由此看来,要调和科学与宗教就不是十分困难的了。“真理通常存在于对立意见的调和之中。”科学应该承认,它的“规律”的运用仅限于现象和相对事物;宗教也应该承认,神学是为某个无法用概念表述的信仰而创造的力求合理的神话。宗教应该停止将科学的“绝对”看成人类的自我夸大,更不应该将它说成一个残忍凶狠、嗜血成性、奸诈、患有“为人类所鄙视的谄媚癖”的怪物。科学也应当停止否定神性,或者将唯物主义视为理所当然的。精神和物质同样是相对的现象,是一个终极原因的两种结果,而这个原因的性质必然是人所未知的。承认这个“不可思议的力”的存在是一切宗教的真理核心,也是所有哲学的开端。
2 进化论
哲学指明了不可知之物之后,就把它放在一边,转而面对可知之物。所谓形而上学,只是海市蜃楼而已,用米西莱[36]的话来说,它是“一种有条有理地迷惑自已的艺术”。哲学的正当范围和作用应该是总结和统一科学成果。“最低级的知识是互不关联的知识,科学是有部分关联的知识,哲学则是完全相联系的知识”。这种完全的联系需要一个广泛和普遍的原理来概括所有经验,说明所有知识的基本特征。那么,是否有这样的原理存在呢?

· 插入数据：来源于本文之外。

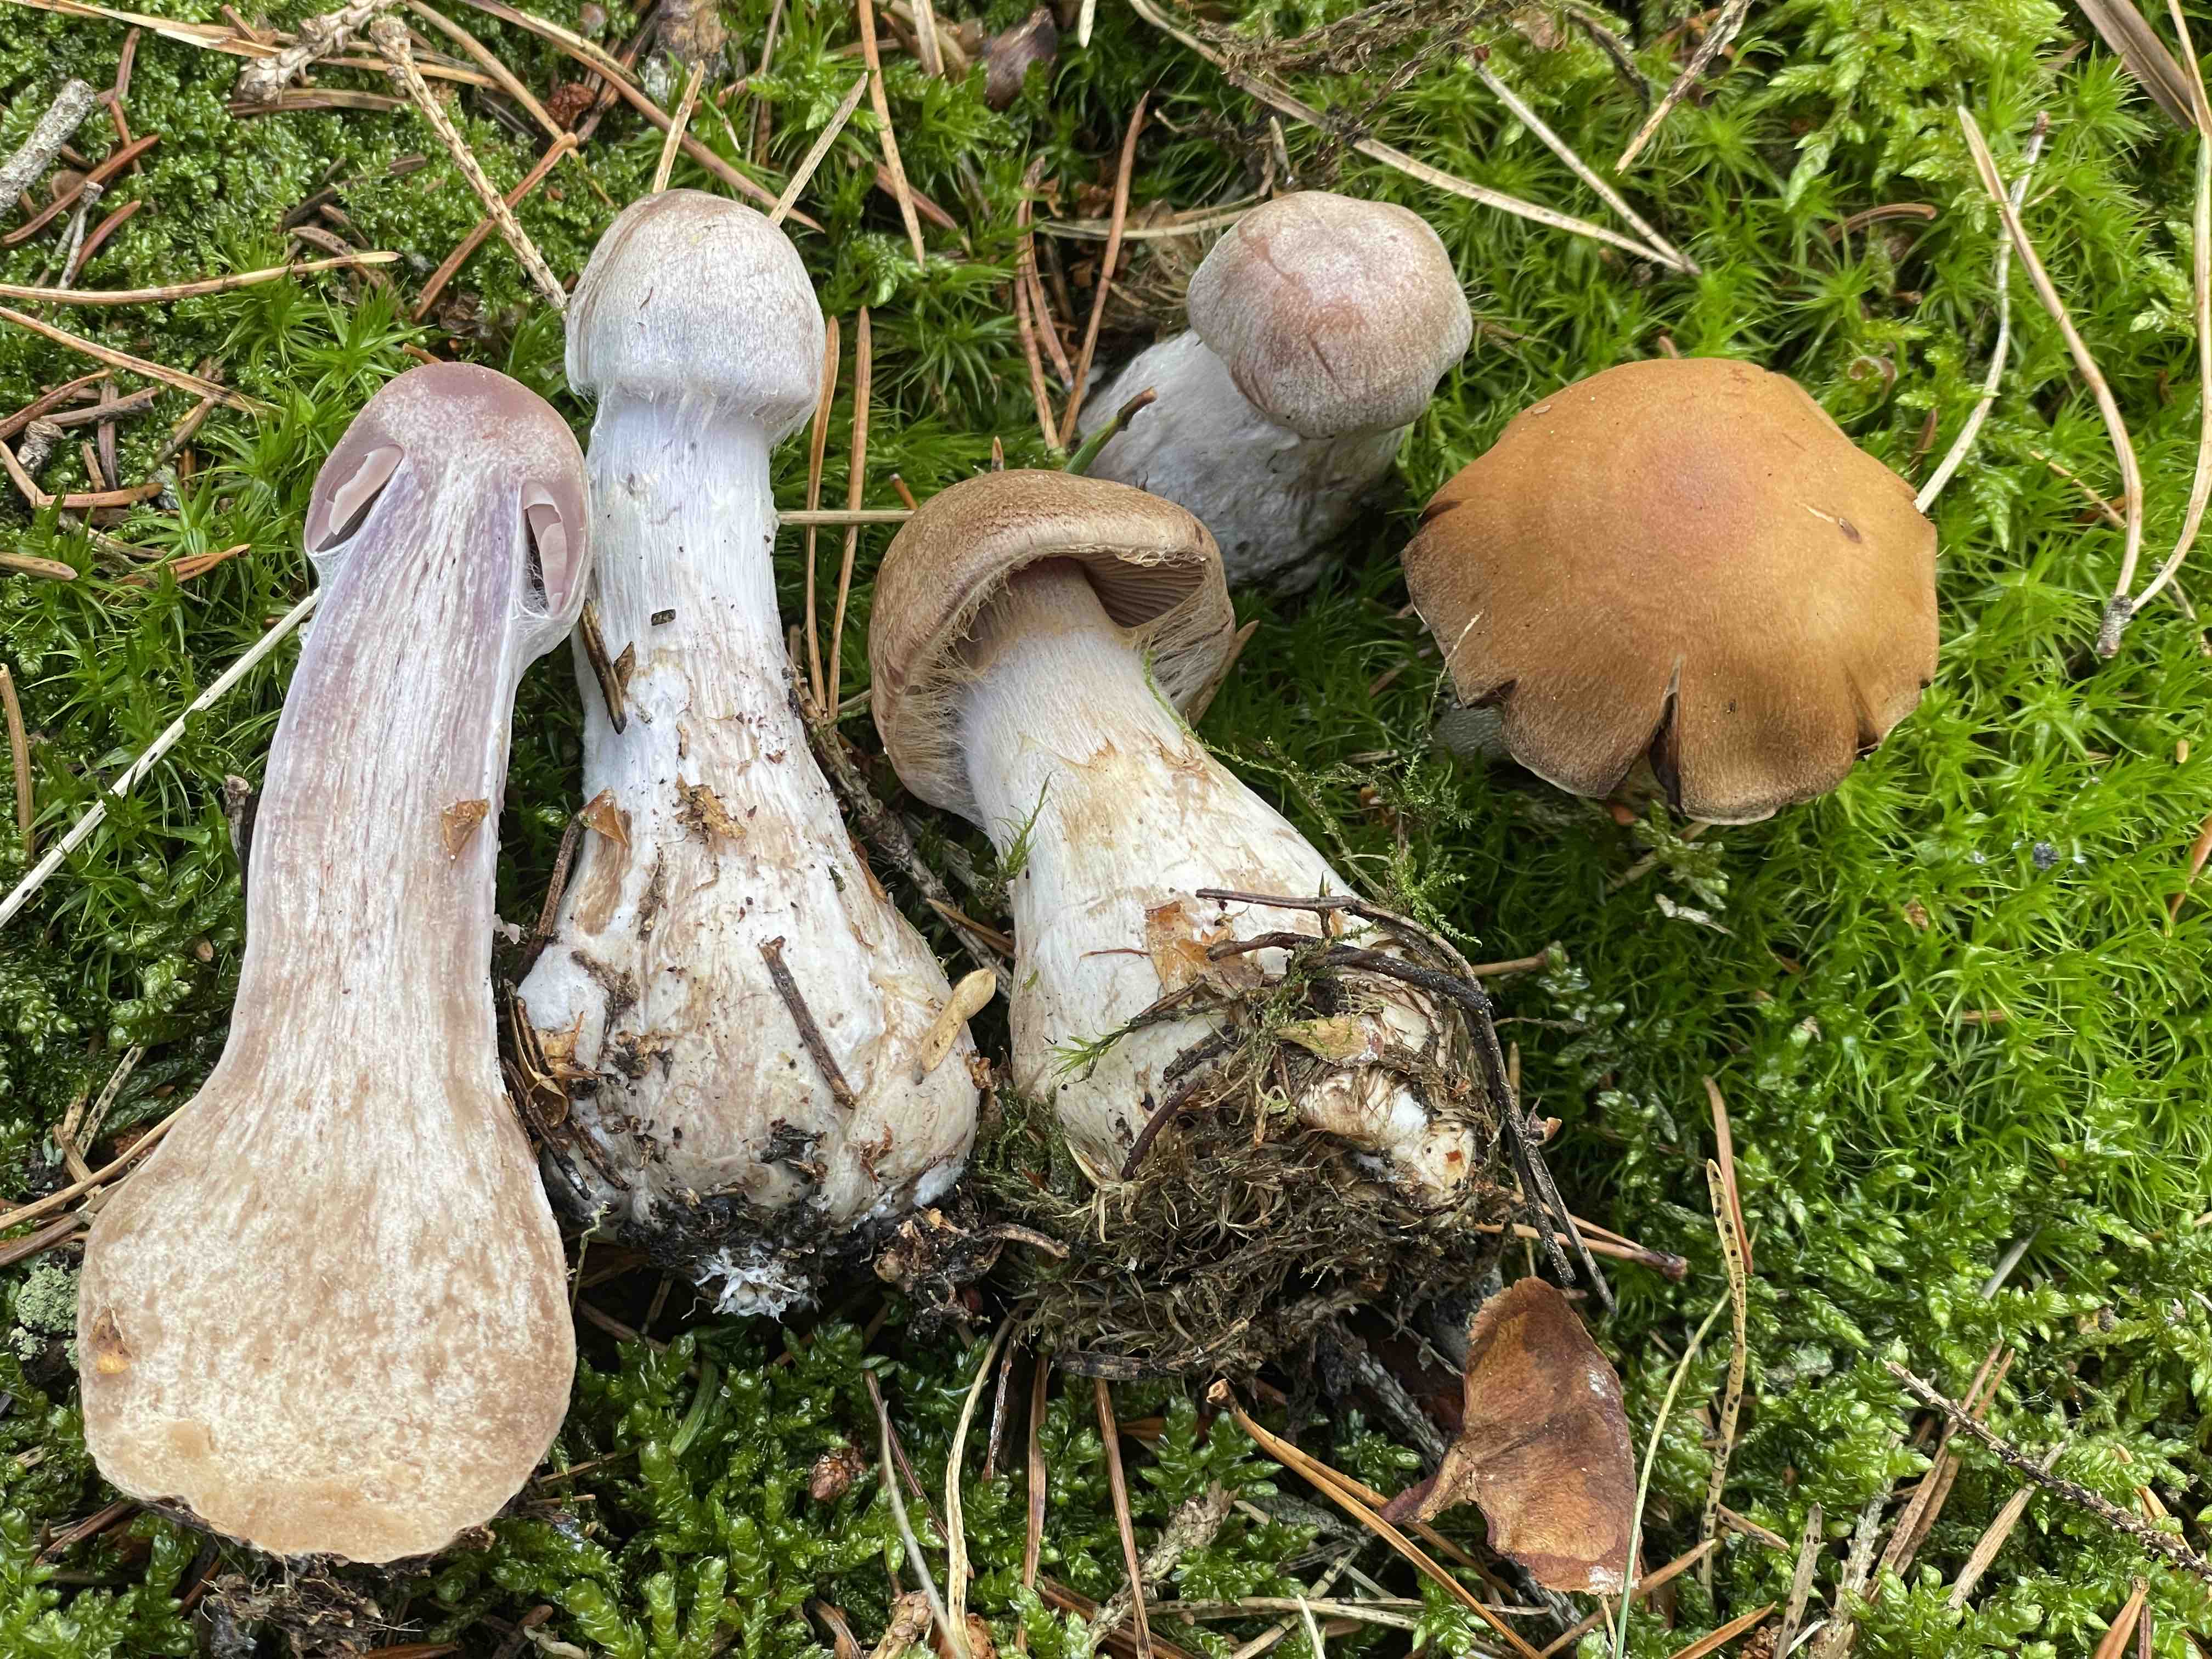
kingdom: Fungi
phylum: Basidiomycota
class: Agaricomycetes
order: Agaricales
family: Cortinariaceae
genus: Cortinarius
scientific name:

通过将物理学中一些最基本的规律联系起来,我们也许能找到这样一个原理。这些规律是物质不灭,能量守恒,运动永恒,力与力之间关系的永恒(即自然法则不可违背),各种力的等效性和可变性,以及运动的节奏。最后这个规律通常没有得以公认,需要在此单独说明一下。自然界的全部事物,从心脏的搏动到琴弦的颤动,从光、热、声的波动到海潮的涨落,从性的周期性到行星、彗星和恒星周期性的运动,从昼夜的交替到四季的循环,以及气候的规律性变化,还有从分子的振荡到国家的兴亡和星球的生灭,等等,无不具有节奏。(www.xing528.com)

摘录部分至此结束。